Se produjo un silencio incómodo entre nosotros. No sabía qué decir, no conseguía las palabras adecuadas, así que simplemente tomé su mano derecha. Susana entrelazó sus dedos con los míos. Al cabo de un par de minutos dijo:
—Ahora es tu turno, cuéntame por qué usas esa silla de ruedas.
—Eh, todo empezó por culpa de Bobby, mi perro —le expliqué mientras buscaba en el móvil un par de fotografías y se las enseñaba.
—¡Un labrador! ¡Es hermoso!
—Mi hermano mayor había muerto pocos meses antes, y yo me había vuelto un chico rebelde. Cuando vi a la pandilla de la escuela molestando al cachorro, tomé un par de piedras y se las lancé con todas mis fuerzas. No logré golpear a ninguno, pero al menos dejaron en paz al perro. Lo malo es que empezaron a perseguirme a mí; por suerte logré escapar. Al día siguiente encontré al cachorro entre unos arbustos y lo llevé a casa. Desde entonces está conmigo.

—¿Y qué pasó con la pandilla?
—Me tomaron como su saco de boxeo. No me dejaron en paz ni un sólo día —le contesté—. Me golpearon e insultaron hasta el cansancio...  hasta ese día en el que Brutus se excedió y entonces...

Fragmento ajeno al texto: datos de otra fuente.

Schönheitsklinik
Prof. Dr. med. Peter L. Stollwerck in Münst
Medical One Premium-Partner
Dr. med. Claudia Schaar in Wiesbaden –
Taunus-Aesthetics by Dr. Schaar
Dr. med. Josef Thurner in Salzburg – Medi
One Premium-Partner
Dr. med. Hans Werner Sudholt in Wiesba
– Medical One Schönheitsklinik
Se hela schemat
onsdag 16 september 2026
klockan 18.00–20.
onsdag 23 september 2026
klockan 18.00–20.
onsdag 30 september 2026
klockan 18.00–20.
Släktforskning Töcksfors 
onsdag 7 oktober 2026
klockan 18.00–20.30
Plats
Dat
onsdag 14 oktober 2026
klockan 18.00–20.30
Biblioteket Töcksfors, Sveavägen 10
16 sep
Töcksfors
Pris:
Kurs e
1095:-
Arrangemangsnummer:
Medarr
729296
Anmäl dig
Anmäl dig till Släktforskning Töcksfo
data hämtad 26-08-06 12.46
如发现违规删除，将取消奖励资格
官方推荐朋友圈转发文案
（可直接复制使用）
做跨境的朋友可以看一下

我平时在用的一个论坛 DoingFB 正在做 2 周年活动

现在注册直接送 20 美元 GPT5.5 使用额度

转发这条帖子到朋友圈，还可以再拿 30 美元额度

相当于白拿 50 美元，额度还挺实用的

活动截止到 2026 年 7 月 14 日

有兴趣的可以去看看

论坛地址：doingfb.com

Vi en el reloj que ya era la 1:00 AM, le sugerí que era hora de irnos.

—Quedémonos un poco más —pidió al tiempo que miraba el cielo—. Tengo mucho tiempo sin ver las estrellas. Son hermosas, ¿no lo crees?
—Es cierto —contesté acercándome un poco, al tiempo que veía en sus ojos, el reflejo de todas las constelaciones que alumbraban el firmamento esa noche.